## [Required work]
Rewrite all of the data below, replacing each occurrence of "wrist" with "carpus" and leaving everything else unchanged.
-------- Supplied material --------
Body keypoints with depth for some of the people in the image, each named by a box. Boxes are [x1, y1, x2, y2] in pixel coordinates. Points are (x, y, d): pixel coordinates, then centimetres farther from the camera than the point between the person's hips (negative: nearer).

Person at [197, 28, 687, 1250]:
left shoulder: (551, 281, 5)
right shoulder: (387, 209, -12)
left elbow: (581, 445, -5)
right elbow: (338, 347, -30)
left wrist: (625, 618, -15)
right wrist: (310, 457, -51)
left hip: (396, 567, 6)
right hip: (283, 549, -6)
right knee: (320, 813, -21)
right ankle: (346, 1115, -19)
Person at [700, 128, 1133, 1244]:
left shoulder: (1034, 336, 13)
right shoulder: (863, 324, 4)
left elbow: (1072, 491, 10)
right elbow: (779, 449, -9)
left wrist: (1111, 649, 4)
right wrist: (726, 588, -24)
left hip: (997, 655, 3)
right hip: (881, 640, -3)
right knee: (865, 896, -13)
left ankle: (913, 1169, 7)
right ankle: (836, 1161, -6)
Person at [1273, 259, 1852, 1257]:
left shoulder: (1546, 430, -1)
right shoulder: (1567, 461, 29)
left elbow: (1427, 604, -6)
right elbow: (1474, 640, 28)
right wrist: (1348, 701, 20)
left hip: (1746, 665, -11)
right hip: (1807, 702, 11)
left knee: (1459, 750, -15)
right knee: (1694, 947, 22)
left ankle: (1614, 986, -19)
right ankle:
--------
## [The completed task]
Body keypoints with depth for some of the people in the image, each named by a box. Boxes are [x1, y1, x2, y2] in pixel coordinates. Points are (x, y, d): pixel coordinates, then centimetres farther from the camera than the point between the person's hips (negative: nearer).

Person at [197, 28, 687, 1250]:
left shoulder: (551, 281, 5)
right shoulder: (387, 209, -12)
left elbow: (581, 445, -5)
right elbow: (338, 347, -30)
left carpus: (625, 618, -15)
right carpus: (310, 457, -51)
left hip: (396, 567, 6)
right hip: (283, 549, -6)
right knee: (320, 813, -21)
right ankle: (346, 1115, -19)
Person at [700, 128, 1133, 1244]:
left shoulder: (1034, 336, 13)
right shoulder: (863, 324, 4)
left elbow: (1072, 491, 10)
right elbow: (779, 449, -9)
left carpus: (1111, 649, 4)
right carpus: (726, 588, -24)
left hip: (997, 655, 3)
right hip: (881, 640, -3)
right knee: (865, 896, -13)
left ankle: (913, 1169, 7)
right ankle: (836, 1161, -6)
Person at [1273, 259, 1852, 1257]:
left shoulder: (1546, 430, -1)
right shoulder: (1567, 461, 29)
left elbow: (1427, 604, -6)
right elbow: (1474, 640, 28)
right carpus: (1348, 701, 20)
left hip: (1746, 665, -11)
right hip: (1807, 702, 11)
left knee: (1459, 750, -15)
right knee: (1694, 947, 22)
left ankle: (1614, 986, -19)
right ankle:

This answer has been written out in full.